Tante sono le connessioni con la cultura classica: da
Bisanzio al Rinascimento; rivisitazioni personali di pagine
bibliche, scritture mistiche e filosofiche che costituiscono
il filo conduttore del suo pensiero. Gli innumerevoli
disegni preparatori, eseguiti su carte di pregio con inchiostri
di china, richiamano alla memoria quelli di Pisanello
o di certi Ferraresi del '400.
Questo suo modo di accedere allo studio dei grandi del
passato, lungi dal farne un epigono retrò, lo rendono
personalissimo nello stile e nei contenuti.

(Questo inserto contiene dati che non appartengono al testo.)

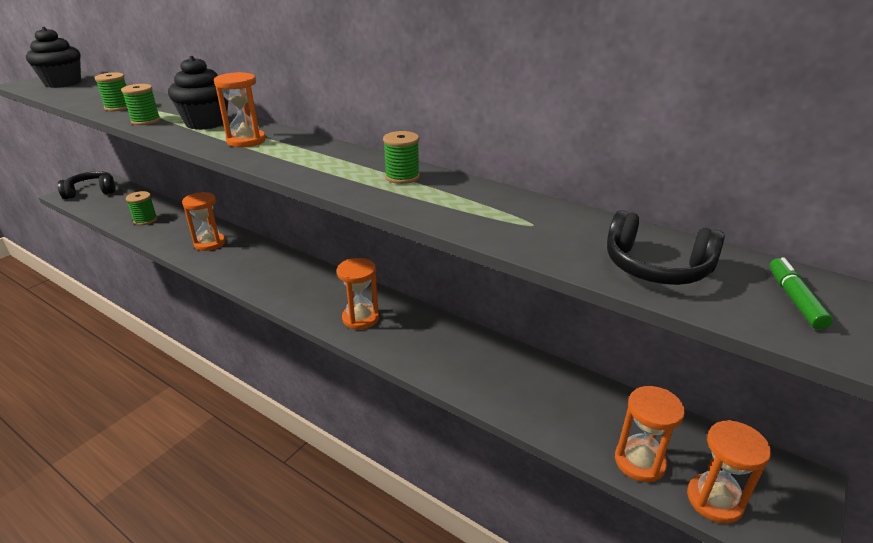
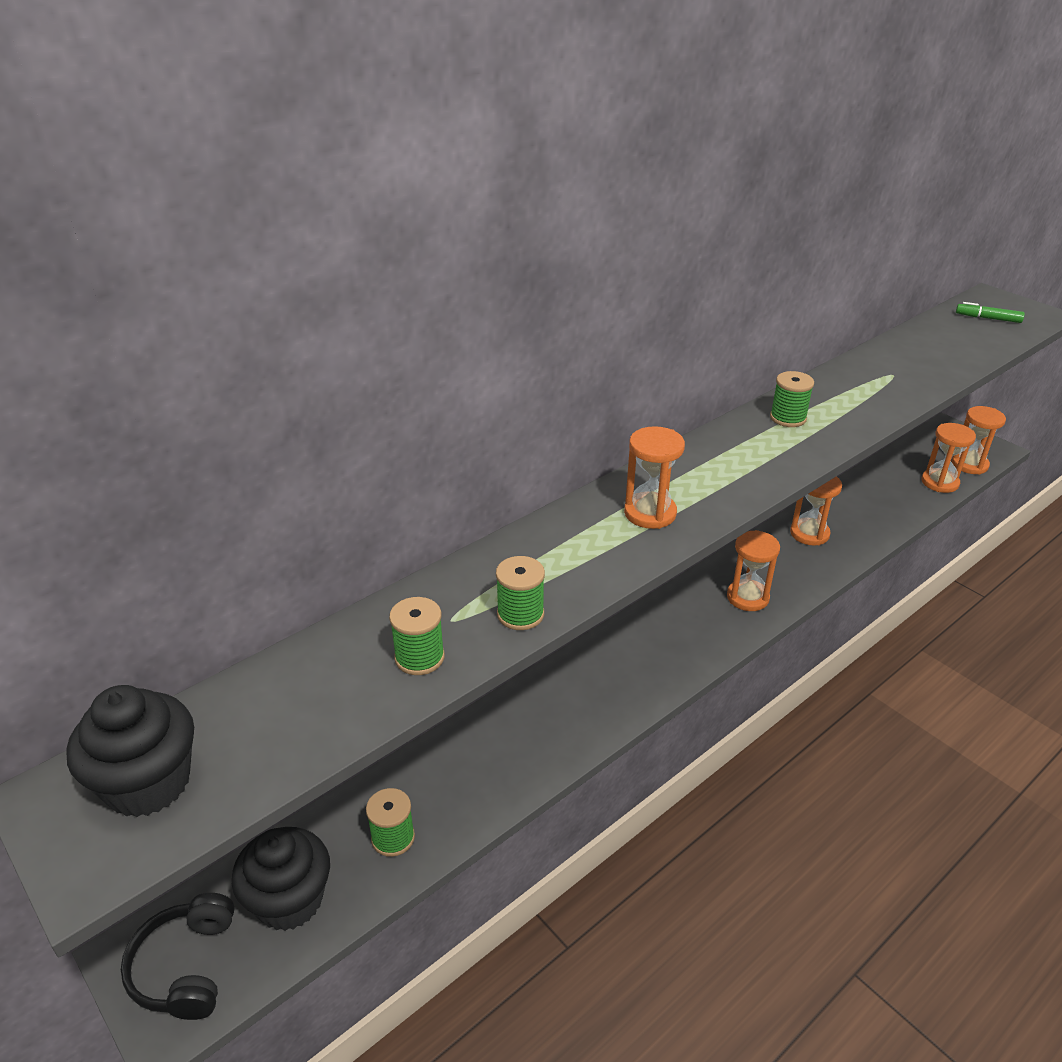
camera: 75 degrees left, 5 degrees up
(206, 123) = (556, 550): black cupcake -> black cupcake (289, 900)
(209, 243) = (521, 738): orange hourglass -> orange hourglass (809, 534)
(656, 267) = (956, 346): black headphones -> none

Entriamo nello studio-laboratorio: qui tutto è
sigillato, l'esterno con i suoi odori, luci, rumori, vi
è estraneo. La stanza-scatola appare come cofano
delle meraviglie: scaffali di legno mettono in vista decine
di contenitori di colori in vetro, ceramica o metallo;
pestelli da macina in pietra e in bronzo; vasi da farmacia
per collezioni di pennelli, spatole e altri strumenti
del mestiere, resi preziosi da manici d'avorio, legno,
o metallo scolpiti.
Qui si potrebbe girare un film su Cennino Cennini, di
cui Galeazzo sembra il naturale discendente, per la passione
verso la natura delle cose e dei loro segreti significati.
Accanto al divanetto damascato, un tavolino s'illumina
per l'oro dei bracciali che il Maestro sbalza e modella
con attrezzi da lui costruiti degni della perizia di un
antico artigiano.
Più che uno studio, questo di Viganò sembra
un laboratorio alchemico, quasi la fucina magica di un
sognatore che riesce a dare forma alla sua visione poetica
del mondo.
Rosso, oro e azzurro: sono i colori regali della pittura
aristocratica di Galeazzo Viganò: i drappi rossi
in primo piano danno l'accesso alla visione come losquillo
di una tromba d'argento che apra il sipario sulla verticalità
dello spazio illusorio, incastonato nell'oro dove isole
petrose, architetture anacronistiche, alberi e figure
possibili, creano il teatro di mistiche rappresentazioni.
Nonostante l'amore per la tradizione e l'eredità
di un passato colto, l'artista è anche uomo del
nostro tempo che sa coniugare la lentezza dell'operare
con la velocità dei mezzi di comunicazione.
Nel salottino dove ci sediamo per sfogliare il catalogo
della mostra veneziana di qualche tempo fa, osservo alle
pareti la serie di opere di artisti padovani, amici di
Galeazzo e Sandra, che costituiscono una raccolta importante
della storia dell'arte di questa città.
Tra una sigaretta e un buon prosecco brindiamo all'inverno
che sta per finire e alla primavera che vedrà Sandra
e Galeazzo riprendere la vita in barca nella laguna veneziana,
o nel mare della Grecia, o della Dalmazia, protagoniste
anche per il futuro di opere che sono la nostra storia.